We are here to give them a chance to understand how their ways of knowing, ways of being, and ways of dreaming are not the only ways.

Our colleges and universities are vessels of whiteness, proponents of an unacknowledged project of conversion.  This is the hangover of a history of formal white supremacy in the US, a system where racial prejudice became the rationale of deciding who could have power.  Even when you alter the system, if you do not actively dismantle the ideology, you risk doing little more than cosmetic change.

The palpable remnants of this ideology course through this conversion project to which most colleges and universities are committed.  They see our value only in so far as we are willing to surrender ourselves to that project and become like them.  It’s a tired notion, laughable if not for its resilience.  It deserves to be laid to rest.  If they can learn to listen to us, to see as as truly equal, they stand to be liberated from it too, from the cage it represents.  To be truly free, of course, they also have to learn to be more like us.  That’s its own struggle, to be sure, one that has few success stories.  (At least not yet.)
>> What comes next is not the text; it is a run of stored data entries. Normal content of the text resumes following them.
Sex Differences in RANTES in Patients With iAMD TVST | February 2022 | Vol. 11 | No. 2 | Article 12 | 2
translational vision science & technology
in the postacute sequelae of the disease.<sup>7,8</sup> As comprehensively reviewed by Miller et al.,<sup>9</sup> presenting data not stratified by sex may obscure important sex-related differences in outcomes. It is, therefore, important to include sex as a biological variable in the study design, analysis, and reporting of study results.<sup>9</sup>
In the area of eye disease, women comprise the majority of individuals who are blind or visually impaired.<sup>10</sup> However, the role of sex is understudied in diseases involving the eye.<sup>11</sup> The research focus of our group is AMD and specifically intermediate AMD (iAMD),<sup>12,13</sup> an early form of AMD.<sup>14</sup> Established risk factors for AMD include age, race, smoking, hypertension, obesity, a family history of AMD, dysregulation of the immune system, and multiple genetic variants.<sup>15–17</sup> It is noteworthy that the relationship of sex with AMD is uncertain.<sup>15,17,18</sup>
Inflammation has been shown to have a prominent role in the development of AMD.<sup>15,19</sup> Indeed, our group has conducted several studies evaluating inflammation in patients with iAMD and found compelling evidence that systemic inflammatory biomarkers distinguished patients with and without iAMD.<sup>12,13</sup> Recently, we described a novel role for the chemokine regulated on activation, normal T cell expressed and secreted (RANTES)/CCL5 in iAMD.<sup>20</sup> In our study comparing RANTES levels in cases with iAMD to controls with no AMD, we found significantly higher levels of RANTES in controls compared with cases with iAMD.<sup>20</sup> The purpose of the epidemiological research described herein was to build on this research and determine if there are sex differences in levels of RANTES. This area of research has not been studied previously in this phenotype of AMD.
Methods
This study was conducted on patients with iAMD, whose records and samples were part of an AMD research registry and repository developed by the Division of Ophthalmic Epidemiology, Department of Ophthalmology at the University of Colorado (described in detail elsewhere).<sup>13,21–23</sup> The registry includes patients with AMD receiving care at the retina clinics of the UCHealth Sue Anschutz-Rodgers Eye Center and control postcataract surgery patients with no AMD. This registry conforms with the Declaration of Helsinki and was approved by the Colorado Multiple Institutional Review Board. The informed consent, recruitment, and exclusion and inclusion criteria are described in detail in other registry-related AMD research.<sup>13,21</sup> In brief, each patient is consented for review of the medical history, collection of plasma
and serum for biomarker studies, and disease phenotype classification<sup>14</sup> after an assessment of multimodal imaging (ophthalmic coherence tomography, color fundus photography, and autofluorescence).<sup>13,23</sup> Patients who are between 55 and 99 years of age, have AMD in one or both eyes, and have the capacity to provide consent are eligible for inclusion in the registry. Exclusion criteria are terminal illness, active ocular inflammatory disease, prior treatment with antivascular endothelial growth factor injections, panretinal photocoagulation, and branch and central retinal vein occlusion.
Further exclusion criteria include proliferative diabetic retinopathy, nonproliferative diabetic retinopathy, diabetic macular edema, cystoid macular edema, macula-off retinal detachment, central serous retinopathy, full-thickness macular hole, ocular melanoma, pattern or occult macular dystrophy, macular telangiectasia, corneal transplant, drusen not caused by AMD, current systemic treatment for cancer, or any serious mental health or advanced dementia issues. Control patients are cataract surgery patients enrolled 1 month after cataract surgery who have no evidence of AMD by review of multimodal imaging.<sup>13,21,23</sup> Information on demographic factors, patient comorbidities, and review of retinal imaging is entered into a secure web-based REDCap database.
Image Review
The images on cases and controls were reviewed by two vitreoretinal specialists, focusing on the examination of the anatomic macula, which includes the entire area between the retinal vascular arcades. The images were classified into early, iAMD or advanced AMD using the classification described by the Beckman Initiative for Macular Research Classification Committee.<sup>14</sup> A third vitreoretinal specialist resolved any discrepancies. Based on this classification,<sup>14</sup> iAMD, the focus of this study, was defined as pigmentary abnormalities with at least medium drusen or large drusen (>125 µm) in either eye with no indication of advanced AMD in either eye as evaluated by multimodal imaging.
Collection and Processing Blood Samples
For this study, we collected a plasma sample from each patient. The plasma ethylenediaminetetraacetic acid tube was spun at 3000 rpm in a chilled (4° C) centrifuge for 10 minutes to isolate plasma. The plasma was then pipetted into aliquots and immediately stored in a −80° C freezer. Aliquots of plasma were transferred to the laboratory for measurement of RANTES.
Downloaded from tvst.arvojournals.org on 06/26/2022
The student protests now taking place, and taking shape, are about this kind of liberation. But they can not make it come to fruition.  When it comes down to it, you see, that’s not our job to do.  There is no saving to be done here.  They’ve got to save themselves!  We can speak our truth and let it enable a culture of learning, even a culture of crisis.  But we can not make them learn from it.  That is a choice they have to make.  Let our voices be an alarm bell that the time for that saving is now.

What we can do is frustrate complacency and nurture empathic understanding.  That’s much easier said than it is done, not for the processes it represents but for the context in which we now struggling.  I was a “student of color” once, too.  I remember the epiphanies, the anxieties, the disappointment, and the anger.  I remember the frustration, and the exhaustion.  As a “professor of color” in the same institutions you’re in now, I remember these because they are a part of my present.  Daily I come to terms with the fact that they are also part of my future.
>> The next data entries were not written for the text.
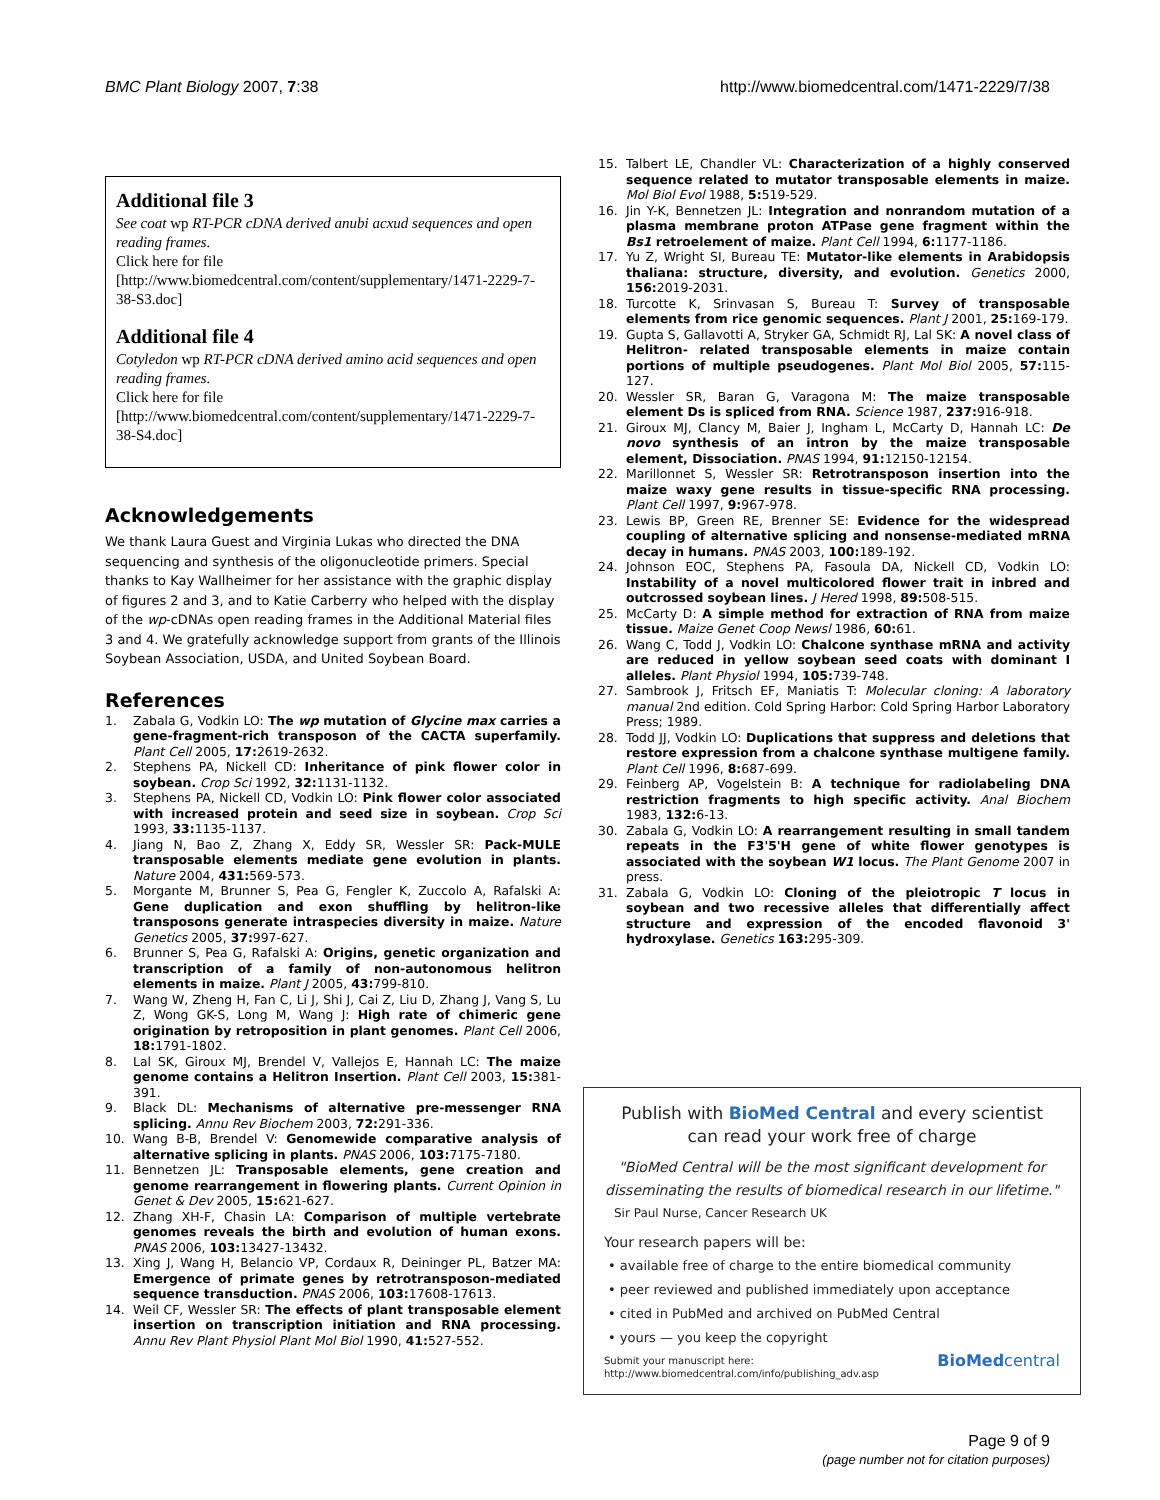BMC Plant Biology 2007, 7:38 http://www.biomedcentral.com/1471-2229/7/38
Additional file 3
See coat wp RT-PCR cDNA derived anubi acxud sequences and open reading frames.
Click here for file
[http://www.biomedcentral.com/content/supplementary/1471-2229-7-38-S3.doc]
Additional file 4
Cotyledon wp RT-PCR cDNA derived amino acid sequences and open reading frames.
Click here for file
[http://www.biomedcentral.com/content/supplementary/1471-2229-7-38-S4.doc]
Acknowledgements
We thank Laura Guest and Virginia Lukas who directed the DNA sequencing and synthesis of the oligonucleotide primers. Special thanks to Kay Wallheimer for her assistance with the graphic display of figures 2 and 3, and to Katie Carberry who helped with the display of the wp-cDNAs open reading frames in the Additional Material files 3 and 4. We gratefully acknowledge support from grants of the Illinois Soybean Association, USDA, and United Soybean Board.
References
1. Zabala G, Vodkin LO: The wp mutation of Glycine max carries a gene-fragment-rich transposon of the CACTA superfamily. Plant Cell 2005, 17: 2619-2632.
2. Stephens PA, Nickell CD: Inheritance of pink flower color in soybean. Crop Sci 1992, 32: 1131-1132.
3. Stephens PA, Nickell CD, Vodkin LO: Pink flower color associated with increased protein and seed size in soybean. Crop Sci 1993, 33: 1135-1137.
4. Jiang N, Bao Z, Zhang X, Eddy SR, Wessler SR: Pack-MULE transposable elements mediate gene evolution in plants. Nature 2004, 431: 569-573.
5. Morgante M, Brunner S, Pea G, Fengler K, Zuccolo A, Rafalski A: Gene duplication and exon shuffling by helitron-like transposons generate intraspecies diversity in maize. Nature Genetics 2005, 37: 997-627.
6. Brunner S, Pea G, Rafalski A: Origins, genetic organization and transcription of a family of non-autonomous helitron elements in maize. Plant J 2005, 43: 799-810.
7. Wang W, Zheng H, Fan C, Li J, Shi J, Cai Z, Liu D, Zhang J, Vang S, Lu Z, Wong GK-S, Long M, Wang J: High rate of chimeric gene origination by retroposition in plant genomes. Plant Cell 2006, 18: 1791-1802.
8. Lal SK, Giroux MJ, Brendel V, Vallejos E, Hannah LC: The maize genome contains a Helitron Insertion. Plant Cell 2003, 15: 381-391.
9. Black DL: Mechanisms of alternative pre-messenger RNA splicing. Annu Rev Biochem 2003, 72: 291-336.
10. Wang B-B, Brendel V: Genomewide comparative analysis of alternative splicing in plants. PNAS 2006, 103: 7175-7180.
11. Bennetzen JL: Transposable elements, gene creation and genome rearrangement in flowering plants. Current Opinion in Genet & Dev 2005, 15: 621-627.
12. Zhang XH-F, Chasin LA: Comparison of multiple vertebrate genomes reveals the birth and evolution of human exons. PNAS 2006, 103: 13427-13432.
13. Xing J, Wang H, Belancio VP, Cordaux R, Deininger PL, Batzer MA: Emergence of primate genes by retrotransposon-mediated sequence transduction. PNAS 2006, 103: 17608-17613.
14. Weil CF, Wessler SR: The effects of plant transposable element insertion on transcription initiation and RNA processing. Annu Rev Plant Physiol Plant Mol Biol 1990, 41: 527-552.
15. Talbert LE, Chandler VL: Characterization of a highly conserved sequence related to mutator transposable elements in maize. Mol Biol Evol 1988, 5: 519-529.
16. Jin Y-K, Bennetzen JL: Integration and nonrandom mutation of a plasma membrane proton ATPase gene fragment within the Bs1 retroelement of maize. Plant Cell 1994, 6: 1177-1186.
17. Yu Z, Wright SI, Bureau TE: Mutator-like elements in Arabidopsis thaliana: structure, diversity, and evolution. Genetics 2000, 156: 2019-2031.
18. Turcotte K, Srinvasan S, Bureau T: Survey of transposable elements from rice genomic sequences. Plant J 2001, 25: 169-179.
19. Gupta S, Gallavotti A, Stryker GA, Schmidt RJ, Lal SK: A novel class of Helitron- related transposable elements in maize contain portions of multiple pseudogenes. Plant Mol Biol 2005, 57: 115-127.
20. Wessler SR, Baran G, Varagona M: The maize transposable element Ds is spliced from RNA. Science 1987, 237: 916-918.
21. Giroux MJ, Clancy M, Baier J, Ingham L, McCarty D, Hannah LC: De novo synthesis of an intron by the maize transposable element, Dissociation. PNAS 1994, 91: 12150-12154.
22. Marillonnet S, Wessler SR: Retrotransposon insertion into the maize waxy gene results in tissue-specific RNA processing. Plant Cell 1997, 9: 967-978.
23. Lewis BP, Green RE, Brenner SE: Evidence for the widespread coupling of alternative splicing and nonsense-mediated mRNA decay in humans. PNAS 2003, 100: 189-192.
24. Johnson EOC, Stephens PA, Fasoula DA, Nickell CD, Vodkin LO: Instability of a novel multicolored flower trait in inbred and outcrossed soybean lines. J Hered 1998, 89: 508-515.
25. McCarty D: A simple method for extraction of RNA from maize tissue. Maize Genet Coop Newsl 1986, 60: 61.
26. Wang C, Todd J, Vodkin LO: Chalcone synthase mRNA and activity are reduced in yellow soybean seed coats with dominant I alleles. Plant Physiol 1994, 105: 739-748.
27. Sambrook J, Fritsch EF, Maniatis T: Molecular cloning: A laboratory manual 2nd edition. Cold Spring Harbor: Cold Spring Harbor Laboratory Press; 1989.
28. Todd JJ, Vodkin LO: Duplications that suppress and deletions that restore expression from a chalcone synthase multigene family. Plant Cell 1996, 8: 687-699.
29. Feinberg AP, Vogelstein B: A technique for radiolabeling DNA restriction fragments to high specific activity. Anal Biochem 1983, 132: 6-13.
30. Zabala G, Vodkin LO: A rearrangement resulting in small tandem repeats in the F3'5'H gene of white flower genotypes is associated with the soybean W1 locus. The Plant Genome 2007 in press.
31. Zabala G, Vodkin LO: Cloning of the pleiotropic T locus in soybean and two recessive alleles that differentially affect structure and expression of the encoded flavonoid 3' hydroxylase. Genetics 163: 295-309.
Publish with BioMed Central and every scientist can read your work free of charge
"BioMed Central will be the most significant development for disseminating the results of biomedical research in our lifetime."
Sir Paul Nurse, Cancer Research UK
Your research papers will be:
• available free of charge to the entire biomedical community
• peer reviewed and published immediately upon acceptance
• cited in PubMed and archived on PubMed Central
• yours — you keep the copyright
Submit your manuscript here:
http://www.biomedcentral.com/info/publishing_adv.asp BioMedcentral
Page 9 of 9
(page number not for citation purposes)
It’s from that place, a place of love and caring and respect, respect for what you feel and for what you know, that I offer these reminders:

Take care of yourself and each other.  Protest can be exhilarating and affirming when we experience it as a real community.  It is also tiring and diminishing.  Respect those costs and seek to care for each other through it.  Listen to each other.  Hug one another.  Make space to learn with one another.

Don’t mistake the symptom for the disease.  We engage oppressive institutions through episodes that wound the soul, instances when the realities it produces are unavoidably clear.  Each is easily removed or reprimanded without altering the system itself.  Do not let them think this is about Halloween costumes.  If we do, we lose. In fact…

The system of higher education is nimble.  It is self-critical, liberal, and able to agree with you as it defends the fundamental core of its problems.  Its reflex will be to co-opt your energy and welcome your protest because it is designed to do so by bending to give the illusion of substantive change.  Only vigilance, and an understanding of its inherent flexibility, can provide a check against this survival mechanism.

Remember that they, like us all, are learners.  Ignorance is our start in life.  Ignorance of these matters, at this point in time…that ignorance is made.  It must be unmade.  Do not let this stifle your need to speak your truth.  Do let it guide the work of finding solutions, real and meaningful solutions.

If I did not believe in the inherent value of education, as well as the ability of institutions of higher education to be better than they are, I would not be in the line of work I am in.  Change is possible.  These places can be the places they think they are, the places they need to be.  That takes work.  Real work.

As students, you have done–and are doing–more than your share, even as you know there is much more still to be done.  Let us hope the others come to realize that most of the work rests on their shoulders.  Let us hope they learn to hear and accept their part.